Em Búzios, ocorreu o encaminhamento do Projeto de Lei n°47/2021 (PL-47), de autoria do vereador Rafael Aguiar, que foi aprovado por unanimidade na sessão de 28 de setembro, e, até o momento, aguarda a sanção do prefeito, Alexandre Martins. Mas o projeto de lei indica apenas a distribuição de absorventes e o material instrutivo e informativo para as alunas. Lembra das mulheres em extrema pobreza, porém, é esquecida na escrita e na pesquisa do projeto a existência de pessoas trans.
Eu existo
Com 19 anos, um garoto trans e morador de Búzios, que preferiu não se identificar, relata que as políticas públicas nunca são voltadas para as pessoas trans. Ele, que foi aluno do ensino médio municipal e agora é estudante universitário, comenta que, apesar deste grupo ser uma minoria social e política que começa a receber alguma visibilidade, poucos progressos são feitos para melhorar a qualidade de vida dessas pessoas.
“Quando são feitas as leis para pessoas trans, são sempre focadas em nome social, cirurgia, tentar diminuir agressão, entre outras coisas que são muito importantes, porém, se esquecem que boa parte da população não tem acesso a coisas básicas, como saúde pública, moradia, educação e emprego. A inclusão de pessoas trans na hora de pensar nesses projetos e como eles vão ser implementados é muito importante. Assim como educar e treinar profissionais da saúde para lidar com pessoas trans e tornar os hospitais um lugar relativamente seguro para esse grupo”, explica o estudante entrevistado, que complementa: “muitas pessoas com útero estão na rua”.
A questão se ramifica pela Região dos Lagos. Christian Dutra, um jovem trans de 21 anos, morador de Cabo Frio, também se sente longe das discussões. “Sinto como ainda é discutido esse estilo de assunto com uma visão muito limitada aos corpos cis. Devemos abordar tudo com uma linguagem neutra, em campanhas não apenas mostrar os corpos de mulheres cis, e falar abertamente de menstruação. Isso não é tabu”, reforça e, assim como os outros entrevistados, afirma sentir falta de reconhecimento e de uma voz trans para debater estes temas nos espaços públicos.
Políticas públicas e linguagem abrangente
Para Théo Oliveira e a psicóloga, Yasmim Fontes, do Centro de Cidadania LGBTQIA+, os parlamentares deveriam estar aptos para os debates desse público, pelo fato de que pessoas trans, não-binarias e intersexo existem e precisam ser ouvidas e representadas.

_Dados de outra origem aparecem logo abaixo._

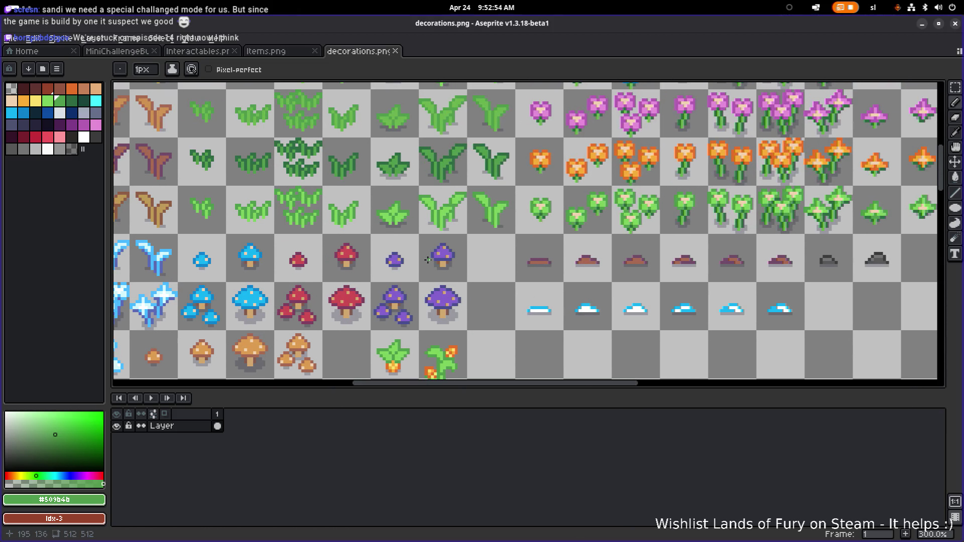
scroll(433, 228, up, 3)
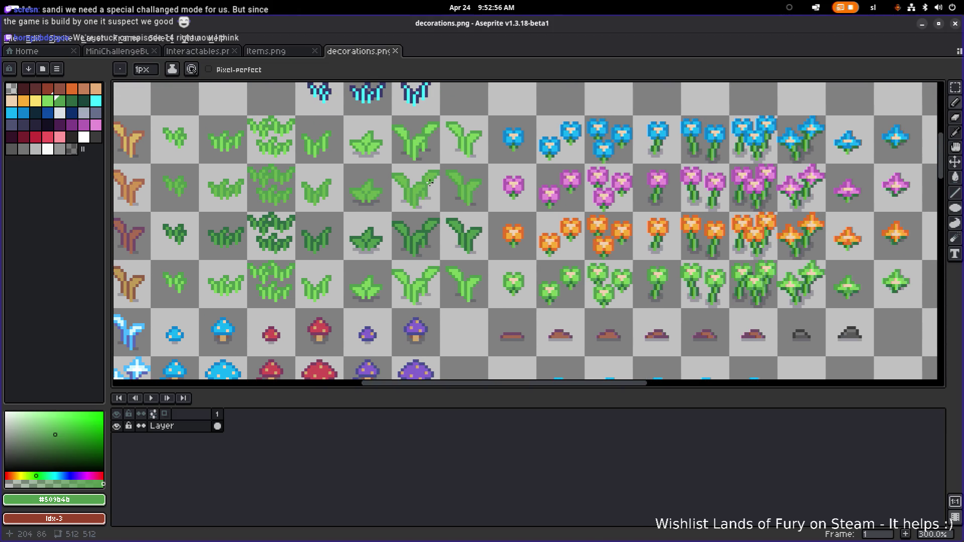
key(alt)
alt+click(437, 168)
scroll(452, 170, down, 1)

Aos projetos do Legislativo, Théo ainda reforça a importância da linguagem neutra como forma de inclusão, assim, pessoas que não se reconhecem com o gênero que nasceu podem se sentir confortáveis e inclusos. “Uma lei produzida, escrita na linguagem neutra, traz exatamente esta função de inclusão e mais além do que isso, o respeito e uma posição de existência a este sujeito”, complementa ele.
“Deveria haver um curso em Direitos Humanos com recorte na política pública LGBTQIA+ para os parlamentares, e deveria haver uma punição para aqueles que não respeitam a causa”, complementa ambos.

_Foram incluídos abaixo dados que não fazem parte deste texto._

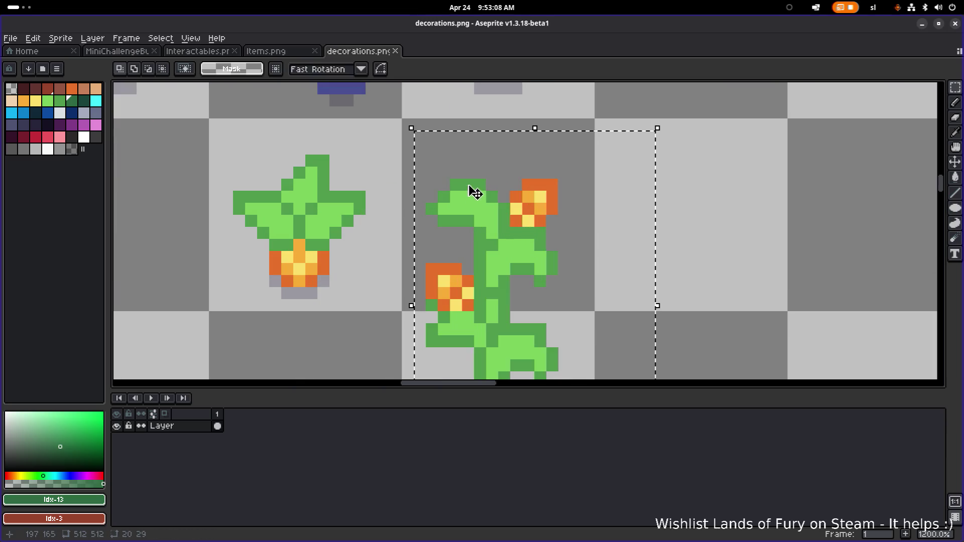
alt+click(475, 180)
key(shift+r)
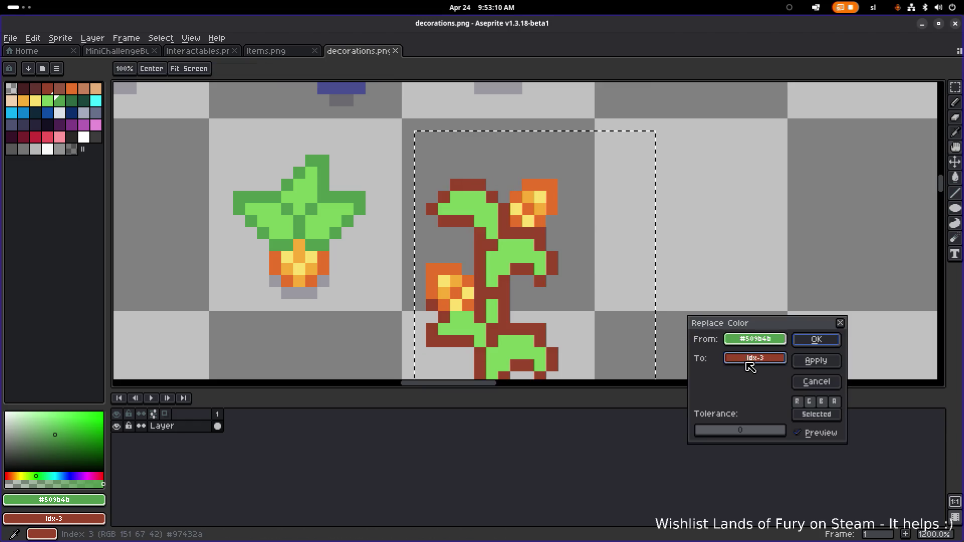
click(754, 359)
click(778, 401)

A Câmara de Vereadores de Búzios tem uma Comissão de Defesa dos Direitos Humanos (e também do Consumidor), que atuou com as demais comissões da Casa Legislativa aprovando por unanimidade o PL. Mas passou despercebido dos vereadores que compõe à Comissão a necessidade de revisar o projeto para torná-lo mais abrangente e não gerar exclusão de minorias, o que termina por colaborar ainda mais com a invisibilidade social deste grupo no município.
Por: Natalia Nabuco, estagiária sob supervisão da jornalista Monique Gonçalves.